%%

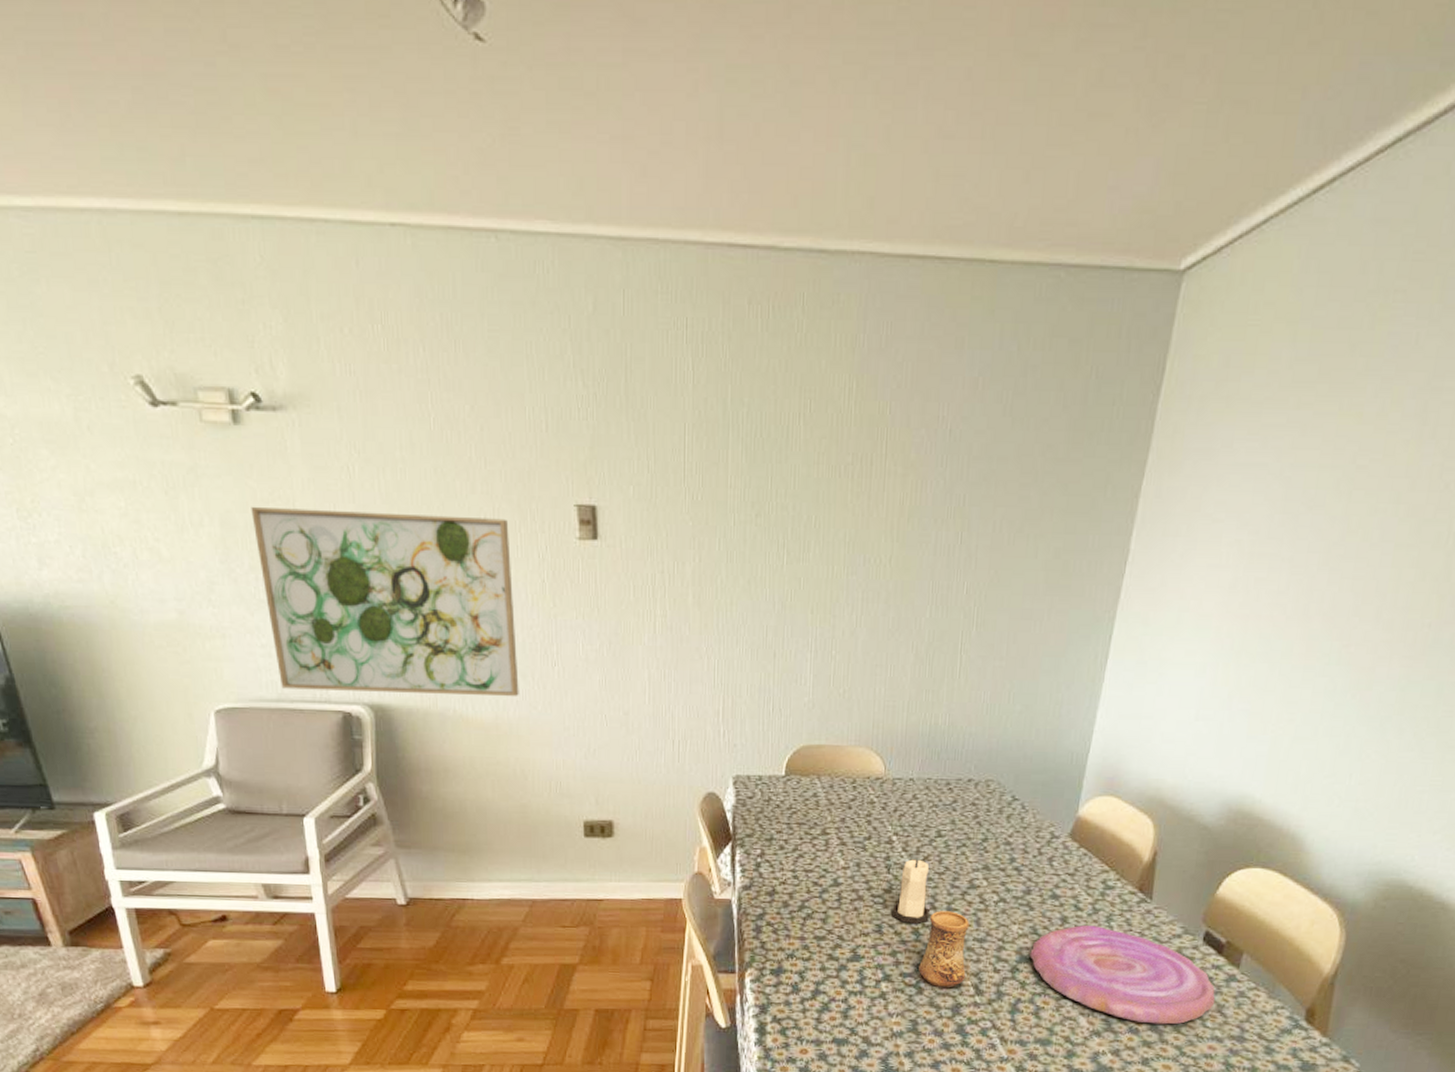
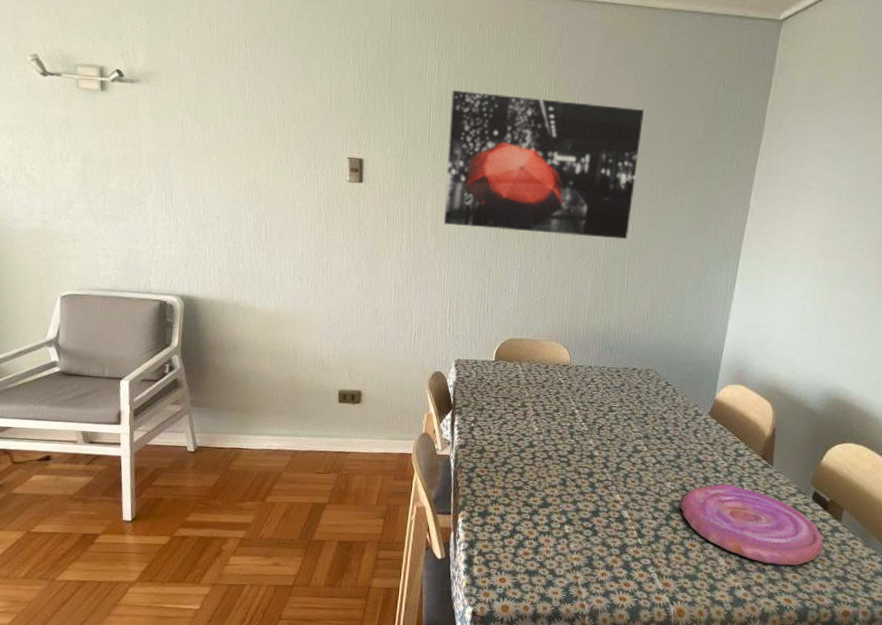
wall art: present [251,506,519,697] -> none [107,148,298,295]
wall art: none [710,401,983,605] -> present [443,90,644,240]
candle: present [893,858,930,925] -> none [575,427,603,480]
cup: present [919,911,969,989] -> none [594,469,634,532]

%%
%%

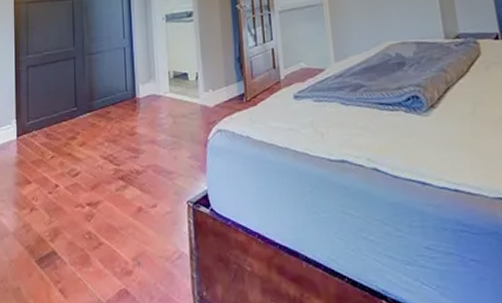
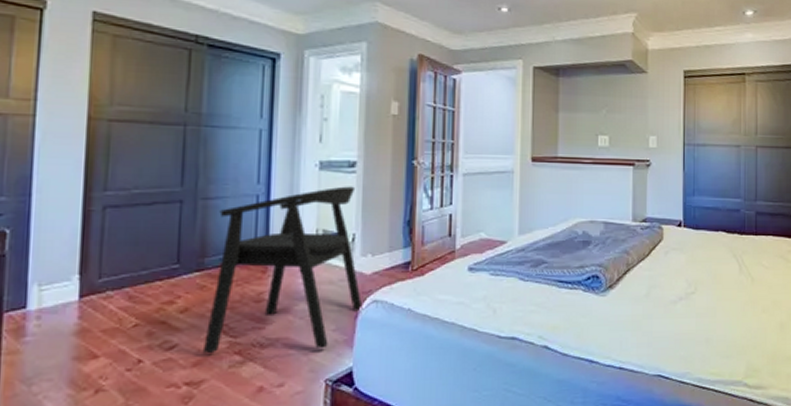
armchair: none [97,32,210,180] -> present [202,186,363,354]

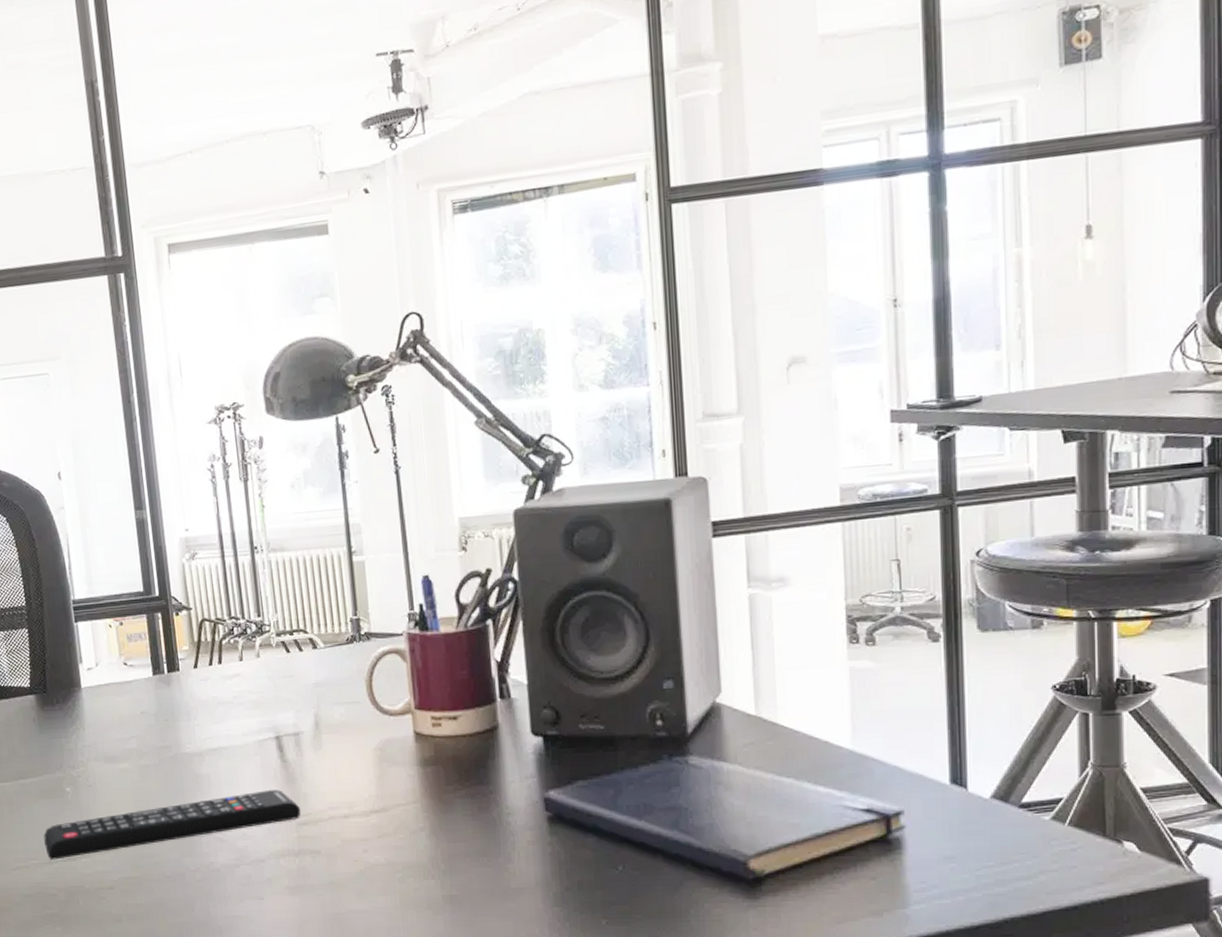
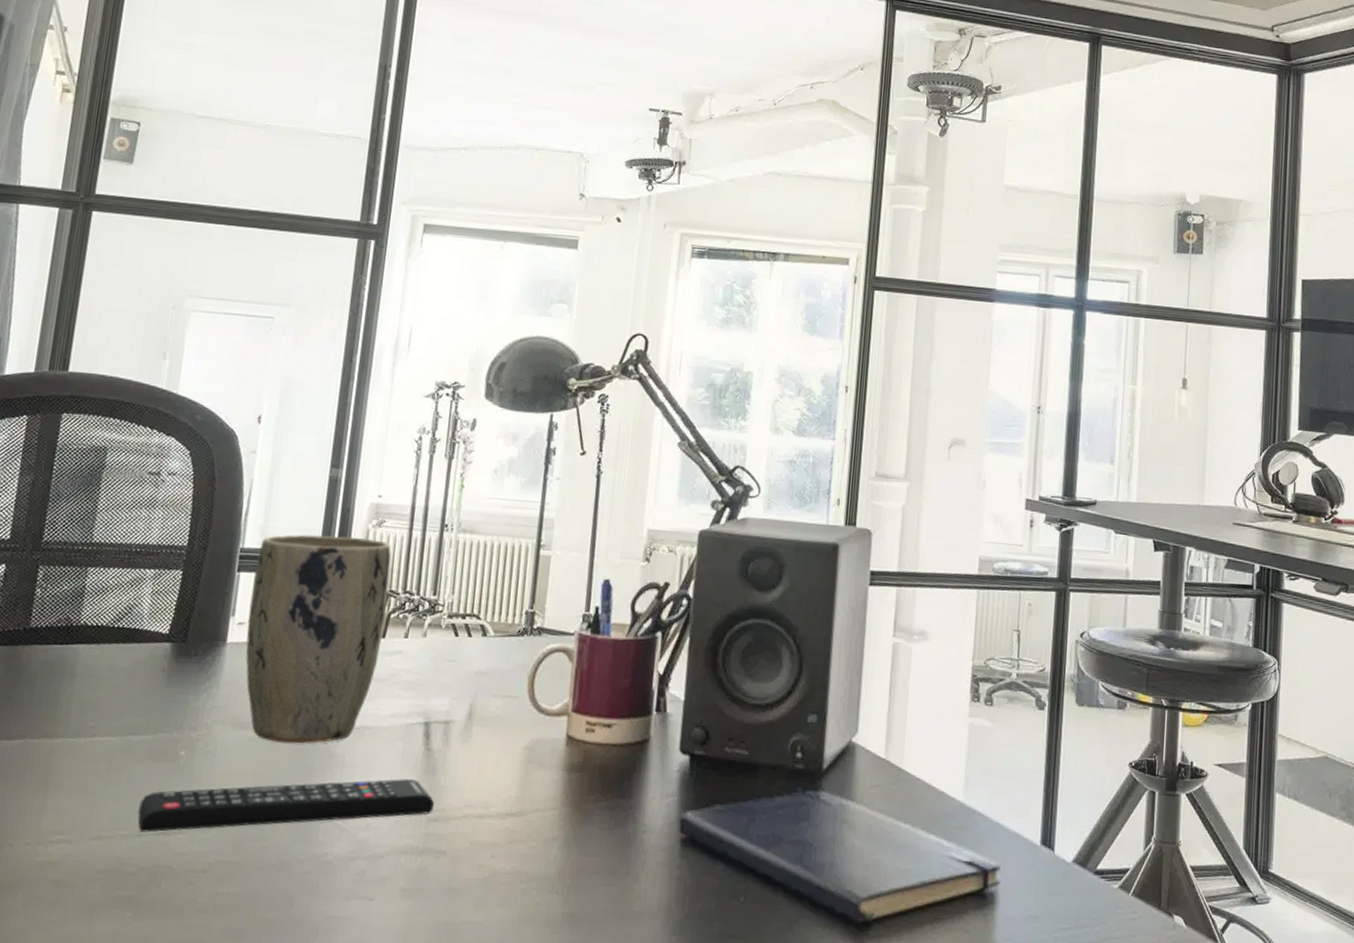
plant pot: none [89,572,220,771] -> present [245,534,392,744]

%%

> **WRITTEN TASK**
How many of the lines above include the word "wall"? State that number and nothing else.

> **YOUR RESPONSE**
2